_EXERCISE REQUIREMENTS:_
Please give back all the records exactly, but keep the pictures out.

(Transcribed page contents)
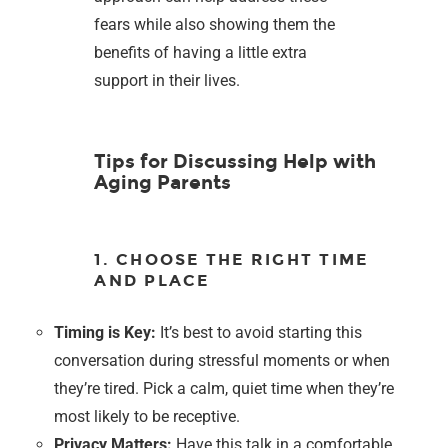
fears while also showing them the
benefits of having a little extra
support in their lives.
Tips for Discussing Help with
Aging Parents
1. CHOOSE THE RIGHT TIME
AND PLACE
Timing is Key:
It’s best to avoid starting this
conversation during stressful moments or when
they’re tired. Pick a calm, quiet time when they’re
most likely to be receptive.
Privacy Matters:
Have this talk in a comfortable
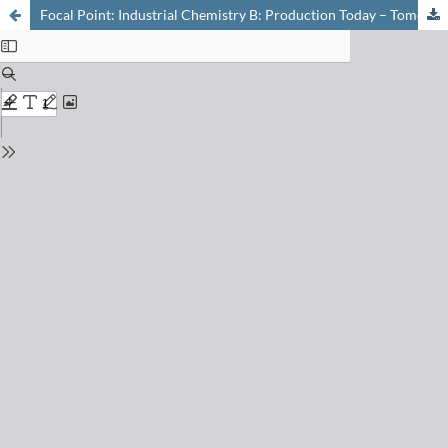
Focal Point: Industrial Chemistry B: Production Today – Tomorrow: New Technologies in Modern Chemistry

_OUTPUT BELOW:_
fears while also showing them the
benefits of having a little extra
support in their lives.
Tips for Discussing Help with
Aging Parents
1. CHOOSE THE RIGHT TIME
AND PLACE
Timing is Key:
It’s best to avoid starting this
conversation during stressful moments or when
they’re tired. Pick a calm, quiet time when they’re
most likely to be receptive.
Privacy Matters:
Have this talk in a comfortable
Focal Point: Industrial Chemistry B: Production Today – Tomorrow: New Technologies in Modern Chemistry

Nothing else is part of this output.